What Bugs Me
It turns out that the list entitled "Things Asher Won't Do in Thailand Even Though Everyone Else Does" is a lot longer than I thought it was. Whether based on a conscious desire to be contrary or just an unconscious avoidance of what is popular, I'm finding I do not do a lot of the "things you're supposed to do."
Next on the list: elephants. When you're in Thailand, particularly in the north near Chiang Mai, everyone seems to go to elephant sanctuaries that, so I'm told, are all about elephant rehabilitation. I wouldn't know. It's my second time in Chiang Mai and I've yet to see any elephants, pre or post-rehab.
Over time there's been a steady decrease in the amount of elephant-tourist interaction allowed on the tours. This is despite a steady increase in the price of full-day and half-day packages available for purchase in every hostel, hotel, resort and corner store across Chiang Mai.
Years ago, people used to ride the elephants. That, for obvious reasons, got phased out. These days elephant parks, now called sanctuaries, that used to draw in tourists on their elephant-riding safaris proudly advertise their humane, no-ride policy.
To think, I've been bedeeping in nothing for so long |
But I would not be fooled by the big, omnipresent advertising of the elephant tours. I wouldn't be drawn in by the prospect of extreme water sports and an included lunch. I won't waste my money doing what everyone else was doing.
I would spend my money more wisely, by riding a bike out of the old city and visiting the Museum of World Insects and Natural Wonders.
This seemed like a much better idea. To be honest, when I thought about it, not much had really changed in the elephant world recently. There seem to be more to discover about bugs every day. Bugs have a lot more going for them. Why see one species of elephant when I can fascinate myself over sixteen - that's right, sixteen! - different species of moths. (Admittedly, the elephants weren't dead and glued to a framed piece of cardboard.)
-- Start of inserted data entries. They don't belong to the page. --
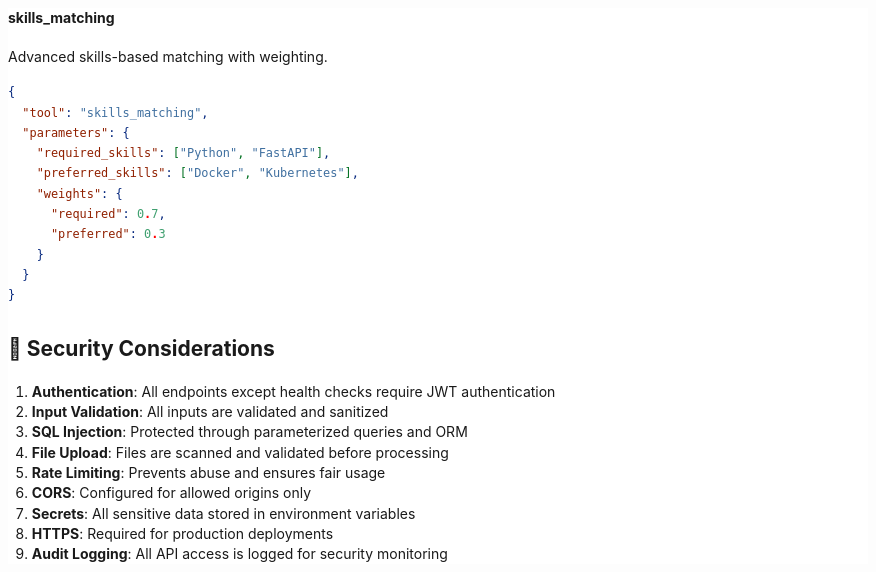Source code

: #### skills_matching
Advanced skills-based matching with weighting.

```json
{
  "tool": "skills_matching",
  "parameters": {
    "required_skills": ["Python", "FastAPI"],
    "preferred_skills": ["Docker", "Kubernetes"],
    "weights": {
      "required": 0.7,
      "preferred": 0.3
    }
  }
}
```

## 🔐 Security Considerations

1. **Authentication**: All endpoints except health checks require JWT authentication
2. **Input Validation**: All inputs are validated and sanitized
3. **SQL Injection**: Protected through parameterized queries and ORM
4. **File Upload**: Files are scanned and validated before processing
5. **Rate Limiting**: Prevents abuse and ensures fair usage
6. **CORS**: Configured for allowed origins only
7. **Secrets**: All sensitive data stored in environment variables
8. **HTTPS**: Required for production deployments
9. **Audit Logging**: All API access is logged for security monitoring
The Museum of World Insects was probably the biggest tourist trap I've fallen into in a long time. Rather than getting ripped off at an overpriced restaurant in the tourist area, I chose to venture out of the old city and pay to go into some woman's house on the side of the highway. This was a lot more of a discerning way of being ripped off.
Entrance was two-hundred baht, not a large amount of money in the grand scheme of things, but more than any other museum in the country. It was enough for a bed in a not-terrible, air-conditioned dormitory in the city. But instead I'd pay it to enter a small, private museum. No other attraction was at this price point. The cultural museum in the centre of the old city - an actual museum with fascinating dioramas, educational exhibits and reasons to attend - cost less than half.
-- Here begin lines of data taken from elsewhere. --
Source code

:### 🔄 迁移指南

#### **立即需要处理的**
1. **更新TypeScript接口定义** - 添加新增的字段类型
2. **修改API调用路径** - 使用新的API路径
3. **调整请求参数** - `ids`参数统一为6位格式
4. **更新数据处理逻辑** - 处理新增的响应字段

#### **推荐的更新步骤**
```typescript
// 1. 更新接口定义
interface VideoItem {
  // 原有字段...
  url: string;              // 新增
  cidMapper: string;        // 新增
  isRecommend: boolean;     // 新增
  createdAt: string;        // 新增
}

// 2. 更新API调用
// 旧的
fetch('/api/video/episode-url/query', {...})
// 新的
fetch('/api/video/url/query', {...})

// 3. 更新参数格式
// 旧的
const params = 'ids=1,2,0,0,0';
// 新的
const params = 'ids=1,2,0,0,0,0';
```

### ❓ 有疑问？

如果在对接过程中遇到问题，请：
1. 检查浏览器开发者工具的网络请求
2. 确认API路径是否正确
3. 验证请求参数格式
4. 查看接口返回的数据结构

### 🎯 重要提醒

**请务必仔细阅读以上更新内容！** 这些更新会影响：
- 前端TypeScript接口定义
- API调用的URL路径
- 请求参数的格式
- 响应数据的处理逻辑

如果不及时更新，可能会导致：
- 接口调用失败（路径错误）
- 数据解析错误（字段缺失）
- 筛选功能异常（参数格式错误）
To enter I buzzed the doorbell at the woman's front gate and forked over the money in her garage. From there we moved into the main room and, now that the money had been handed over, I was left to explore on my own.
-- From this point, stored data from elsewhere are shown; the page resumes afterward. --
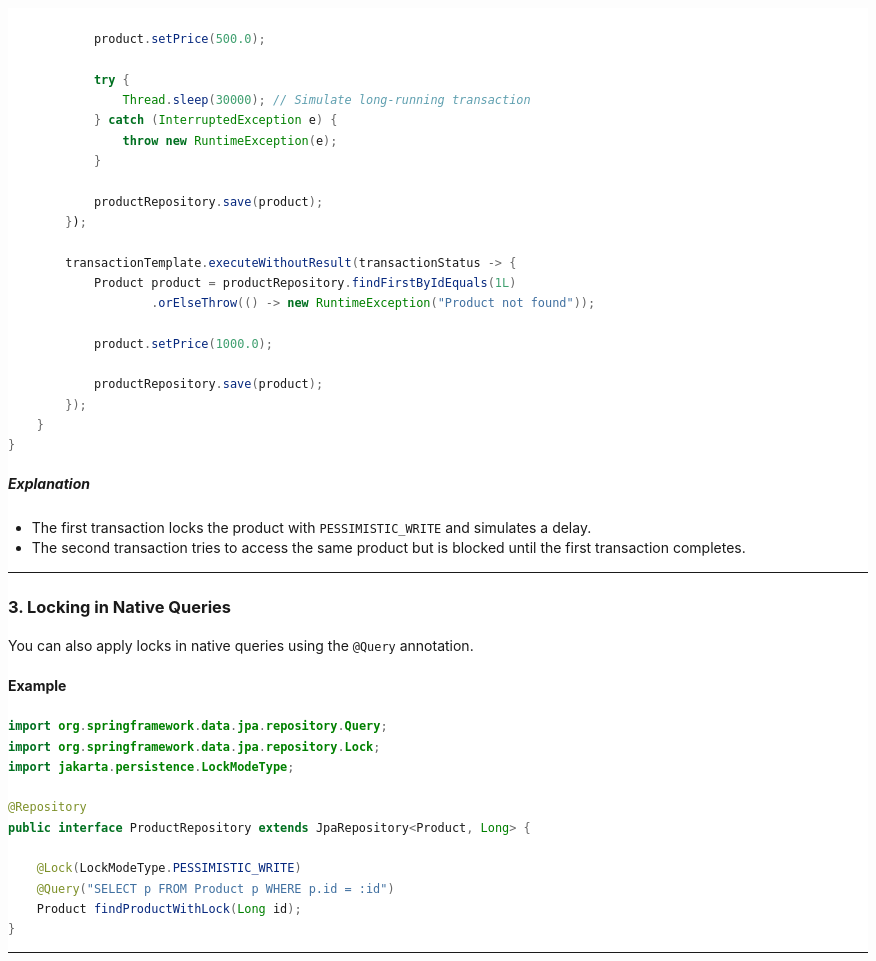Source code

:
 ```java

            product.setPrice(500.0);

            try {
                Thread.sleep(30000); // Simulate long-running transaction
            } catch (InterruptedException e) {
                throw new RuntimeException(e);
            }

            productRepository.save(product);
        });

        transactionTemplate.executeWithoutResult(transactionStatus -> {
            Product product = productRepository.findFirstByIdEquals(1L)
                    .orElseThrow(() -> new RuntimeException("Product not found"));

            product.setPrice(1000.0);

            productRepository.save(product);
        });
    }
}
```

##### **Explanation**
- The first transaction locks the product with `PESSIMISTIC_WRITE` and simulates a delay.
- The second transaction tries to access the same product but is blocked until the first transaction completes.

---

### **3. Locking in Native Queries**

You can also apply locks in native queries using the `@Query` annotation.

#### **Example**
```java
import org.springframework.data.jpa.repository.Query;
import org.springframework.data.jpa.repository.Lock;
import jakarta.persistence.LockModeType;

@Repository
public interface ProductRepository extends JpaRepository<Product, Long> {

    @Lock(LockModeType.PESSIMISTIC_WRITE)
    @Query("SELECT p FROM Product p WHERE p.id = :id")
    Product findProductWithLock(Long id);
}
```

---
The first room - of a grand total of two rooms - had a wide selection of disused termite mounds with a smattering of large, dead beetles sprucing up the place. There was some information printed on pieces of paper on the wall. There was also a wall filled with pictures of people with bites and enlarged genitals as a result of insect-related attacks. There was also a cabinet dedicated to creatures - spiders, worms, scorpions - that weren't insects. I naturally wondered if these were the natural wonders the museum's title had drawn me in on.
Upstairs was the main collection of insects kept under glass. In this second, and final, room, three rows of half-height walls featured framed collections of wasps, beetles, moths, crickets and various other insects the bites-related information board had warned me about in the room downstairs. There were also some paintings the owner had painted because she liked painting paintings apparently.
But it was here that I learned about the owner's reason for collecting such a large array of insects. In explicit detail, two A4 sheets of paper explained the owner's experience getting malaria as a child during the second world war. Given a lack of adequate medical treatment, she should have died from the disease. But, as the paper explained, she puts her survival down to the magic woman from her village who drew blood from her by piercing the skin around her anus with the thorn from a lemon tree many times over a two month period.
This was a bit much for me. But at least I was learning something.
The woman had subsequently dedicated her life to malarial treatment across the region. This seemed a noble pursuit however the fascination with collecting the insects seemed quite odd. I would've thought collecting cuttings from citrus plants would've been a more natural next step.
Needless to say, her private collection had morphed into a unique scam, specifically targeted at the entomology-driven tourist. One who visits a city, known for not-riding elephants, schleps away from anything else close to interesting and decides to spend an obscene amount of money to see what they'd find, for free, under the beds at a cheap hostel. Only an idiot would fall for that.